### [WRITTEN TASK 1]
List every person named in the atomic_read() email.
### [WRITTEN TASK 2]
Reproduce word for word the stretch of the atomic_read() email from "Re: [PATCH 0/24]" through "being worth. ;-)".

### [SOURCE]
....
Re: [PATCH 0/24] make atomic_read() behave consistently across allarchitectures

From: Christoph Lameter
Date: Fri Aug 17 2007 - 21:24:38 EST


On Fri, 17 Aug 2007, Paul E. McKenney wrote:

> On Sat, Aug 18, 2007 at 08:09:13AM +0800, Herbert Xu wrote:
> > On Fri, Aug 17, 2007 at 04:59:12PM -0700, Paul E. McKenney wrote:
> > >
> > > gcc bugzilla bug #33102, for whatever that ends up being worth. ;-)
> >
> > I had totally forgotten that I'd already filed that bug more
> > than six years ago until they just closed yours as a duplicate
> > of mine :)
> >
> > Good luck in getting it fixed!
>
> Well, just got done re-opening it for the third time. And a local
> gcc community member advised me not to give up too easily. But I
> must admit that I am impressed with the speed that it was identified
> as duplicate.
....
### [DATA SHOWN]
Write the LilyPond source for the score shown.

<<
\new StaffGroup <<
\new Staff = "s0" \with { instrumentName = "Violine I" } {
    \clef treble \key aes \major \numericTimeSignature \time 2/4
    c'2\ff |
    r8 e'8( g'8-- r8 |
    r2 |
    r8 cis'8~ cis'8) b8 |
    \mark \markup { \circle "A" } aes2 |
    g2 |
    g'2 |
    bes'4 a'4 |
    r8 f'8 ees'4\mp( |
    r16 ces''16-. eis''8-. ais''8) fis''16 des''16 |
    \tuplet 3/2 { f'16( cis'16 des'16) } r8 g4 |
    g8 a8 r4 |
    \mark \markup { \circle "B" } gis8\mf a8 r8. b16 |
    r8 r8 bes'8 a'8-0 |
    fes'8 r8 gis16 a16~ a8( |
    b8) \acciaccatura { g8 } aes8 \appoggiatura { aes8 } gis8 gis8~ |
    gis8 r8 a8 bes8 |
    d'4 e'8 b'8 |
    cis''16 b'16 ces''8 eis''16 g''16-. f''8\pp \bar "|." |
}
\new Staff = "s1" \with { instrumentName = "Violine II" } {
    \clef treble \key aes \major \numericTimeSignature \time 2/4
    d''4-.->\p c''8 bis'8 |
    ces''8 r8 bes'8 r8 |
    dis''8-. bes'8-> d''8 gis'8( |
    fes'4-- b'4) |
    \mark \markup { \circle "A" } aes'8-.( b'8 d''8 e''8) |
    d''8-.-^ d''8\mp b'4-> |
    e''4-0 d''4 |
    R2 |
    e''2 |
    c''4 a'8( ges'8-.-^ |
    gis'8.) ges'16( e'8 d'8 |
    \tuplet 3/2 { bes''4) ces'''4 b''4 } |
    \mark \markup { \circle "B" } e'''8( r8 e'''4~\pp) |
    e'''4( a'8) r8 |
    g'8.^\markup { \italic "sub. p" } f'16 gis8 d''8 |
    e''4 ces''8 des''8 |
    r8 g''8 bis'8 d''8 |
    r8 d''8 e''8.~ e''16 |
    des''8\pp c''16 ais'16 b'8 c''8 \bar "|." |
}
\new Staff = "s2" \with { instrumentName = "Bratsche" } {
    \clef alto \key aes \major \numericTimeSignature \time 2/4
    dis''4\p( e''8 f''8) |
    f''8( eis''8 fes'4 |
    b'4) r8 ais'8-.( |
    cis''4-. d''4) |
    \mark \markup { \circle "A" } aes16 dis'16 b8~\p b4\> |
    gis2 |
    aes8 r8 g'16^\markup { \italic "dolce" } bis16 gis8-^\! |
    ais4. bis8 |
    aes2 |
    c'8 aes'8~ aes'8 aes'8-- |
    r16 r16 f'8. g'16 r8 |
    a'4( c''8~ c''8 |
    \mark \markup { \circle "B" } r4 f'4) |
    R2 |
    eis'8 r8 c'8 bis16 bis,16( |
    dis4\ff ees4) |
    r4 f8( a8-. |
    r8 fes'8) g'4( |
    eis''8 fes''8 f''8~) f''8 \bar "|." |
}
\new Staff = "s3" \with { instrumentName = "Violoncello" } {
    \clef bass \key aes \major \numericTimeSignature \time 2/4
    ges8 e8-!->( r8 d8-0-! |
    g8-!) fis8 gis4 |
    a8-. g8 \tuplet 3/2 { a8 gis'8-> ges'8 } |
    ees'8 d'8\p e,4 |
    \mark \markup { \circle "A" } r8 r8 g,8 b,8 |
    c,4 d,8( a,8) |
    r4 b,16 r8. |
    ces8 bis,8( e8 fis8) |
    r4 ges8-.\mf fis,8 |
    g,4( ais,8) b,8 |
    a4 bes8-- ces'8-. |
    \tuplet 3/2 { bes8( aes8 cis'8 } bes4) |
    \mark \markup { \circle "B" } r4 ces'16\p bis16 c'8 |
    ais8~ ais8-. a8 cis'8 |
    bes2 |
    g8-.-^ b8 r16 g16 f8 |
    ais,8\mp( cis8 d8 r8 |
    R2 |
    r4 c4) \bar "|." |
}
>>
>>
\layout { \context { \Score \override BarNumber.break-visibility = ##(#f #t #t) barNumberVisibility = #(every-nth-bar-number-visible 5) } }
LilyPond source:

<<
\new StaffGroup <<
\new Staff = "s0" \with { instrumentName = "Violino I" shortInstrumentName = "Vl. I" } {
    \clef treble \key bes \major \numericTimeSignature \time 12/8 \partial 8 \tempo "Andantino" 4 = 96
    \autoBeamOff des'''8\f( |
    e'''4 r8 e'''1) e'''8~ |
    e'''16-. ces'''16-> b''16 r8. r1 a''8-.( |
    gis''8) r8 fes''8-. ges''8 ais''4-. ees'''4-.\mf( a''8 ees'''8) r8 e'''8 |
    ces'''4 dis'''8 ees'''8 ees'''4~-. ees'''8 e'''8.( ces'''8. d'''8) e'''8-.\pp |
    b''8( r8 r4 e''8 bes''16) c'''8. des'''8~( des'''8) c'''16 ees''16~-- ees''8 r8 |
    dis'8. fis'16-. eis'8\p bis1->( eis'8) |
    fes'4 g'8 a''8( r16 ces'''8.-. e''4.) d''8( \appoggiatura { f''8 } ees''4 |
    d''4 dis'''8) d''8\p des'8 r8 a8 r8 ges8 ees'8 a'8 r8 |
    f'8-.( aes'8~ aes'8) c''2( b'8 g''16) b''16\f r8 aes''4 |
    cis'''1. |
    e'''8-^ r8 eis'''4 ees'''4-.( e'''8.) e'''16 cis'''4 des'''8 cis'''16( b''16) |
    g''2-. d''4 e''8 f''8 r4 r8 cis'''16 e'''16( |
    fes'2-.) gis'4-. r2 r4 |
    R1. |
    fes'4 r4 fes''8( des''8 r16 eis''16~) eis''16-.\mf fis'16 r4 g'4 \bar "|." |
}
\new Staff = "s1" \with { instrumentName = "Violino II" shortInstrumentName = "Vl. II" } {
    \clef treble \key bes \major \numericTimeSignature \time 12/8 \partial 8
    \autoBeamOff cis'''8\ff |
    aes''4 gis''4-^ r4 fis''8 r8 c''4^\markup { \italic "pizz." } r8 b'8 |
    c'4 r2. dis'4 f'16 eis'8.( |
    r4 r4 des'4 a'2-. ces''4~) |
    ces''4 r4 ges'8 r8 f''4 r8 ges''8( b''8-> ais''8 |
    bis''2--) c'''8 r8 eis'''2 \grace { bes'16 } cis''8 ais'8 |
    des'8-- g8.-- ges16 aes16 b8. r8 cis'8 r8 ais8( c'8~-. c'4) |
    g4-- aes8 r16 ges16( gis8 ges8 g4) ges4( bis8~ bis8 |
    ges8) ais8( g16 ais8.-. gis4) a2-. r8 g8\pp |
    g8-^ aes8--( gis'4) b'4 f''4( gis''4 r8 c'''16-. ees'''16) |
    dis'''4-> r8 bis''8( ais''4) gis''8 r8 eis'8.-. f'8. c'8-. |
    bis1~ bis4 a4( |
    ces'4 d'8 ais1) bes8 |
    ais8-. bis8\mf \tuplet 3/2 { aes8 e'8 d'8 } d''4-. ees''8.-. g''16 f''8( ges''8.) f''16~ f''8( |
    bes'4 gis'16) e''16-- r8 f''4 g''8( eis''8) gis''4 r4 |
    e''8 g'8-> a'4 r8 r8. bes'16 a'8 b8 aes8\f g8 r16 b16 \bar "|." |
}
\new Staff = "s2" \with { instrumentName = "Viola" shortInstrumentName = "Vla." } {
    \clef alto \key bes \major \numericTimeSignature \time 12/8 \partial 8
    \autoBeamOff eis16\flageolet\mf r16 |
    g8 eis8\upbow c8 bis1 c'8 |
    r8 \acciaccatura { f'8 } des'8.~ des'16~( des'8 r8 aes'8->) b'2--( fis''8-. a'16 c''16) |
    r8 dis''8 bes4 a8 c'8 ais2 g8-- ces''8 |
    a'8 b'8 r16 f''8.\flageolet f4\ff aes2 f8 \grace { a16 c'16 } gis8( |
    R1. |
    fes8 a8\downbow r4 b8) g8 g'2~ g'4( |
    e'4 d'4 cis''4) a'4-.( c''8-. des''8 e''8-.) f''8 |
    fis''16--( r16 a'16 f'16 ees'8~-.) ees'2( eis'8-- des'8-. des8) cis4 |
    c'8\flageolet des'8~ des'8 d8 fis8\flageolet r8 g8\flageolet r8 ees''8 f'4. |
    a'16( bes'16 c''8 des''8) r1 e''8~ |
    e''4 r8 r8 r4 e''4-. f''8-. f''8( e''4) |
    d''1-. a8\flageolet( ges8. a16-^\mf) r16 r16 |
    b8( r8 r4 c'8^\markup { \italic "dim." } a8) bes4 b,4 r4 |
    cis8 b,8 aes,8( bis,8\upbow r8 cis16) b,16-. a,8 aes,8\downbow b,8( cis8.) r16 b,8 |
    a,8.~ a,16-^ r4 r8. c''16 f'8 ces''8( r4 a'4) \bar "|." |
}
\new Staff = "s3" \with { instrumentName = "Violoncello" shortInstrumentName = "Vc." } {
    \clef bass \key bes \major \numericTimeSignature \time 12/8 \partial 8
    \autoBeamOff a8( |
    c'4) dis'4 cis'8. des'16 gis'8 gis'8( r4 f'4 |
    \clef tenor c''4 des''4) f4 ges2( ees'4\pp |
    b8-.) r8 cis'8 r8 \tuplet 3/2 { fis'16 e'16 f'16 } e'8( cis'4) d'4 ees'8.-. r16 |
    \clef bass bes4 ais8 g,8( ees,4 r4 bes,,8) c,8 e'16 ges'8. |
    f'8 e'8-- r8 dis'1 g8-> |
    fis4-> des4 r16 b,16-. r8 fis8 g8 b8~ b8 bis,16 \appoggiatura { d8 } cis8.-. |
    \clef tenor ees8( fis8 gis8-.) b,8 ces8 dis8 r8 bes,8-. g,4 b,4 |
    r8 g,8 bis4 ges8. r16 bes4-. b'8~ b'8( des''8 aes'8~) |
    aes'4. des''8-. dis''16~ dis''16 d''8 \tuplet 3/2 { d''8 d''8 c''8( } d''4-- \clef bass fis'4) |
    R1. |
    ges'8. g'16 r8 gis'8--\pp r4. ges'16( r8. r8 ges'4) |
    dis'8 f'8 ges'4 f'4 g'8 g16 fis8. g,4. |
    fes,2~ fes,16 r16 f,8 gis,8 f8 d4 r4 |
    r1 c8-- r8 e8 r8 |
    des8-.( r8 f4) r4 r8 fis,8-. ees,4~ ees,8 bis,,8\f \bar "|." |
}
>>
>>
....
### [FULL OUTPUT 1]
Christoph Lameter
Paul E. McKenney
Herbert Xu

### [FULL OUTPUT 2]
Re: [PATCH 0/24] make atomic_read() behave consistently across allarchitectures

From: Christoph Lameter
Date: Fri Aug 17 2007 - 21:24:38 EST


On Fri, 17 Aug 2007, Paul E. McKenney wrote:

> On Sat, Aug 18, 2007 at 08:09:13AM +0800, Herbert Xu wrote:
> > On Fri, Aug 17, 2007 at 04:59:12PM -0700, Paul E. McKenney wrote:
> > >
> > > gcc bugzilla bug #33102, for whatever that ends up being worth. ;-)